The non-resident fee will rise from $25 to $150; room rent will rise from $550 to $580; and the board rate will rise from $620 to $660. The increases will be effective in September.

The increase in the non-resident fee was necessary "to reduce implied subsidization of non-resident by resident students, with respect to House facilities, intramural athletic costs, and other general expenses," L. Gard Wiggins, administrative vice-president of the University, said yesterday.

Adjustments

He explained that the level of $150 for 1968-69 will reduce the imbalance significantly, but said that "smaller adjustments" may be needed in the following two years.

Richard T. Gill '48, whose Mather House subcommittee recommended a non-resident fee raise in January, denied that the increase was part of an effort to discourage students from living off-campus. "There should be no attempt to use fees to influence the pattern of resident and non-resident living," Gill said, adding that by any calculation the fee increase falls short of covering the Houses' expenditures on non-resident students. He cited the costs of maintaining house offices, libraries, and common rooms.

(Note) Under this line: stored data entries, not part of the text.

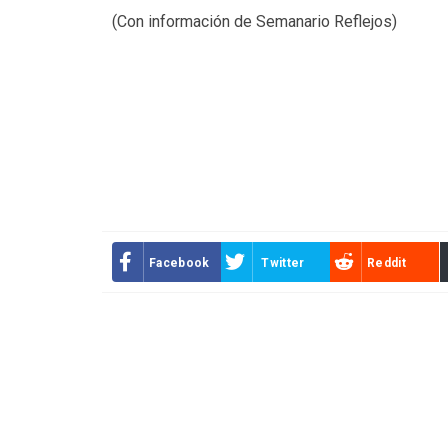
(Con información de Semanario Reflejos)
Facebook
Twitter
Reddit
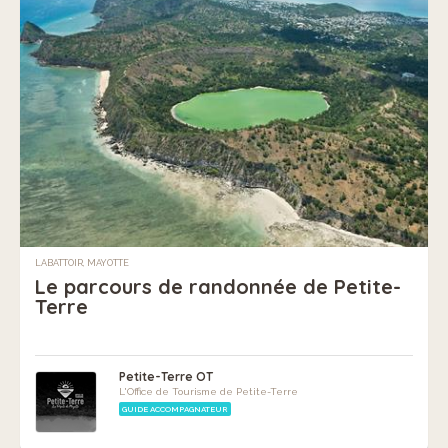
LABATTOIR, MAYOTTE
Le parcours de randonnée de Petite-
Terre
Petite-Terre OT
L'Office de Tourisme de Petite-Terre
GUIDE ACCOMPAGNATEUR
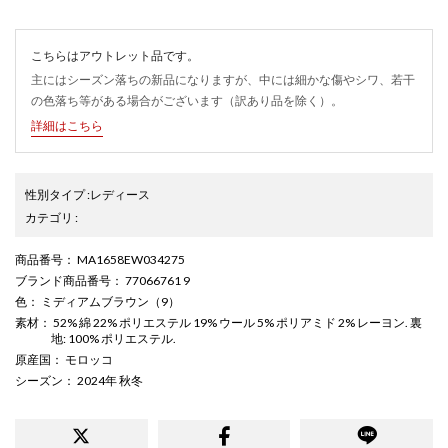
こちらはアウトレット品です。
主にはシーズン落ちの新品になりますが、中には細かな傷やシワ、若干
の色落ち等がある場合がございます（訳あり品を除く）。
詳細はこちら
性別タイプ
:
レディース
カテゴリ
:
商品番号
： MA1658EW034275
ブランド商品番号
： 77066761 9
色
： ミディアムブラウン（9）
素材
： 52% 綿 22% ポリエステル 19% ウール 5% ポリアミド 2% レーヨン. 裏
地: 100% ポリエステル.
原産国
： モロッコ
シーズン
： 2024年 秋冬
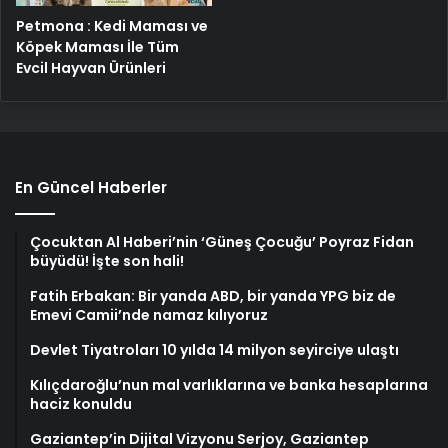
Petmona : Kedi Maması ve
Köpek Maması İle Tüm
Evcil Hayvan Ürünleri
En Güncel Haberler
Çocuktan Al Haberi’nin ‘Güneş Çocuğu’ Poyraz Fidan
büyüdü! İşte son hali!
Fatih Erbakan: Bir yanda ABD, bir yanda YPG biz de
Emevi Camii’nde namaz kılıyoruz
Devlet Tiyatroları 10 yılda 14 milyon seyirciye ulaştı
Kılıçdaroğlu’nun mal varlıklarına ve banka hesaplarına
haciz konuldu
Gaziantep’in Dijital Vizyonu Serjoy, Gaziantep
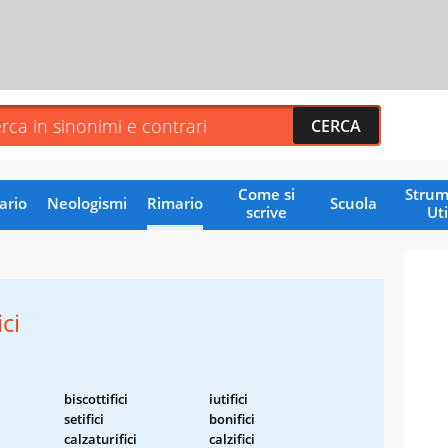
Come si
Strum
ario
Neologismi
Rimario
Scuola
scrive
Uti
ci
biscottifici
iutifici
setifici
bonifici
calzaturifici
calzifici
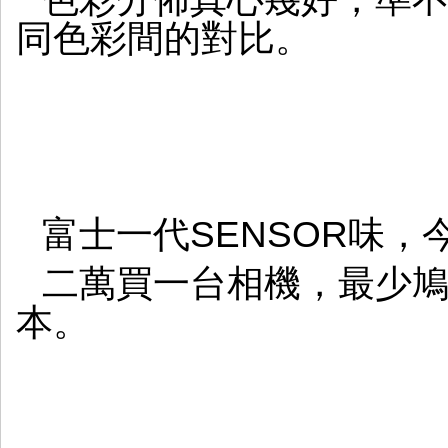
同色彩間的對比。
富士一代SENSOR味，
二萬買一台相機，最少
本。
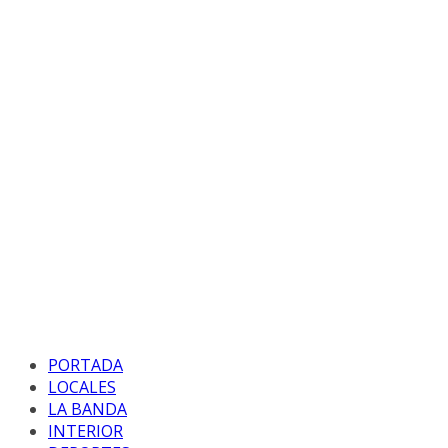
PORTADA
LOCALES
LA BANDA
INTERIOR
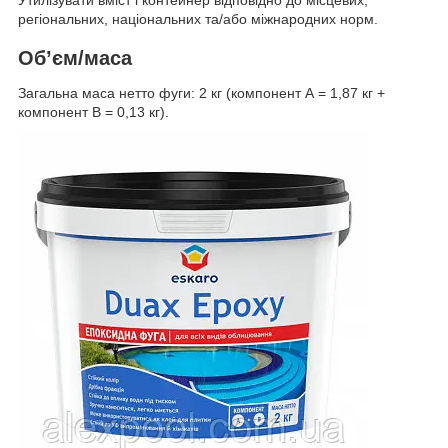
регіональних, національних та/або міжнародних норм.
Об’єм/маса
Загальна маса нетто фуги: 2 кг (компонент А = 1,87 кг +
компонент В = 0,13 кг).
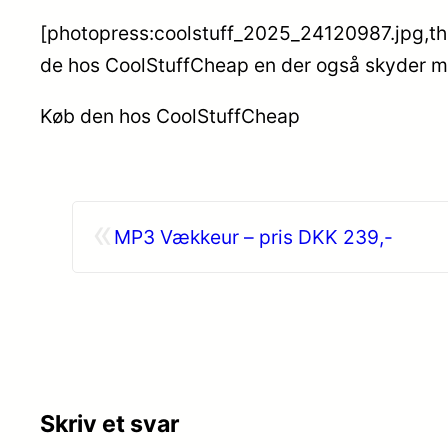
[photopress:coolstuff_2025_24120987.jpg,thu
de hos CoolStuffCheap en der også skyder med
Køb den hos CoolStuffCheap
«
MP3 Vækkeur – pris DKK 239,-
Skriv et svar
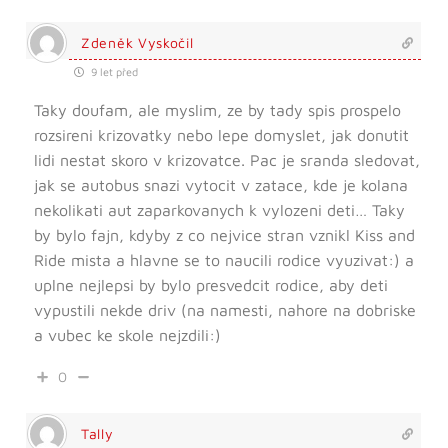
Zdeněk Vyskočil
9 let před
Taky doufam, ale myslim, ze by tady spis prospelo
rozsireni krizovatky nebo lepe domyslet, jak donutit
lidi nestat skoro v krizovatce. Pac je sranda sledovat,
jak se autobus snazi vytocit v zatace, kde je kolana
nekolikati aut zaparkovanych k vylozeni deti… Taky
by bylo fajn, kdyby z co nejvice stran vznikl Kiss and
Ride mista a hlavne se to naucili rodice vyuzivat:) a
uplne nejlepsi by bylo presvedcit rodice, aby deti
vypustili nekde driv (na namesti, nahore na dobriske
a vubec ke skole nejzdili:)
0
Tally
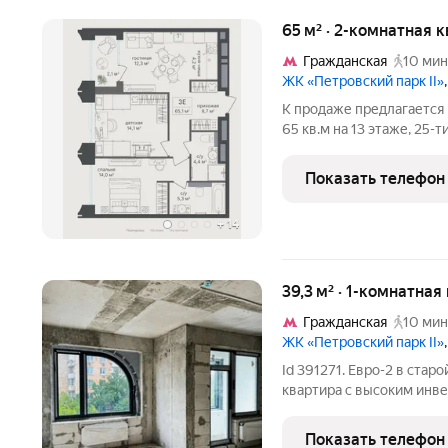
65 м² · 2-комнатная 
Гражданская
10 мин
ЖК «Петровский парк II»
К продаже предлагается
65 кв.м на 13 этаже, 25-
потолков - 3,4 м, распо
парк II» (.САО, район Са
Показать телефон
+
14
39,3 м² · 1-комнатная
Гражданская
10 мин
ЖК «Петровский парк II»
Id 391271. Евро-2 в ста
квартира с высоким инвести
Савеловская, Динамо и Петровский пар
Быстрый выезд на ТТК и 
Показать телефон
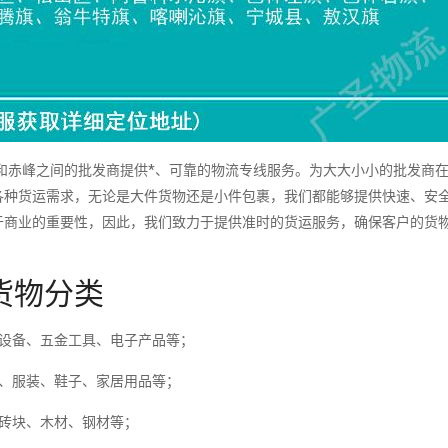
赤峰之间的批发商提供*、可靠的物流专线服务。为大大小小的批发商
各种货运需求，无论是大件货物还是小件包裹，我们都能够提供快速、安
于商业的重要性，因此，我们致力于提供准时的货运服务，确保客户的货
货物分类
械设备、五金工具、电子产品等；
料、服装、鞋子、家居用品等；
砖块、木材、钢材等；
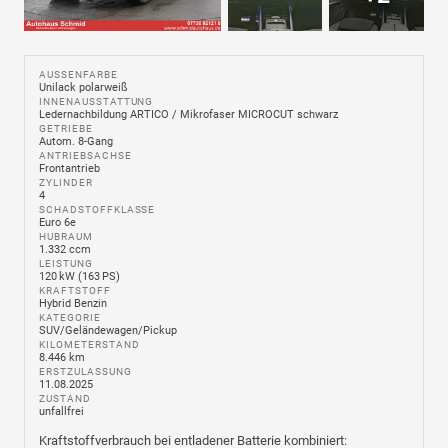
AUSSENFARBE
Unilack polarweiß
INNENAUSSTATTUNG
Ledernachbildung ARTICO / Mikrofaser MICROCUT schwarz
GETRIEBE
Autom. 8-Gang
ANTRIEBSACHSE
Frontantrieb
ZYLINDER
4
SCHADSTOFFKLASSE
Euro 6e
HUBRAUM
1.332 ccm
LEISTUNG
120 kW (163 PS)
KRAFTSTOFF
Hybrid Benzin
KATEGORIE
SUV/Geländewagen/Pickup
KILOMETERSTAND
8.446 km
ERSTZULASSUNG
11.08.2025
ZUSTAND
unfallfrei
Kraftstoffverbrauch bei entladener Batterie kombiniert:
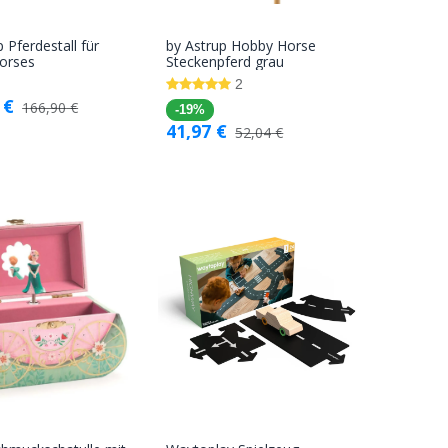
 Pferdestall für
by Astrup Hobby Horse
In den
In den
orses
Steckenpferd grau
Warenkorb
Warenkorb
2
€
166,90
€
-19%
41,97
€
52,04
€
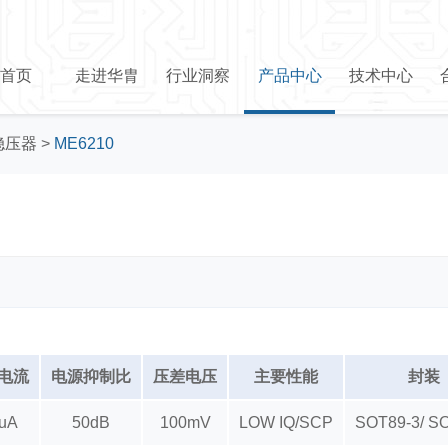
首页
走进华胄
行业洞察
产品中心
技术中心
稳压器
>
ME6210
电流
电源抑制比
压差电压
主要性能
封装
5uA
50dB
100mV
LOW IQ/SCP
SOT89-3/ S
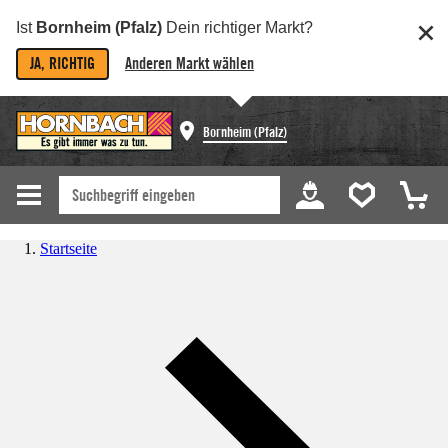
Ist
Bornheim (Pfalz)
Dein richtiger Markt?
JA, RICHTIG
Anderen Markt wählen
Bornheim (Pfalz)
Startseite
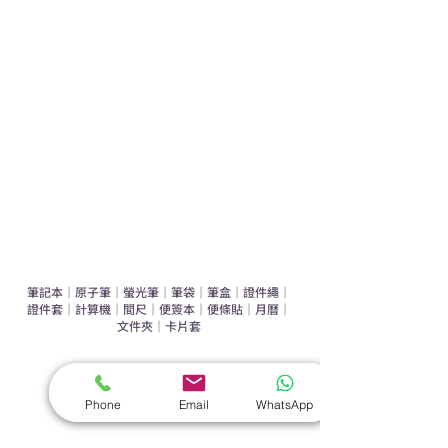
運動禮品推介
辦公室禮品推介
環保禮品推介
禮盒套裝
作品集
​文具禮品
筆記本
｜
原子筆
｜
螢光筆
｜
筆袋
｜
筆盒
｜
證件繩
｜
證件套
｜
計算機
｜
間尺
｜
便簽本
｜
便條貼
｜
月曆
｜
文件夾
｜
卡片套
​家居禮品
​毛巾
｜
餐具
｜
食物盒
｜
杯蓋
｜
杯墊
Phone
Email
WhatsApp
手機｜電子禮品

"I wouldn't be surprised if there are further increases in the next couple of years." Gill said, but he predicted that the fee increase would not affect the residency plans of most students.

Rising Costs

Wiggins traced the increases in the room rent and board rates--the first since 1960--to "the rising costs of labor, material, and food." He said that the costs of labor have been rising at four to five per cent annually and that food price increases have been almost as great.

"We try to operate on a break-even budget," Wiggins said. "Without the increase we would have had to operate at a deficit."

Wiggins added that the Financial Aid Office will take the higher charges into account when financial aid awards are reviewed for next year.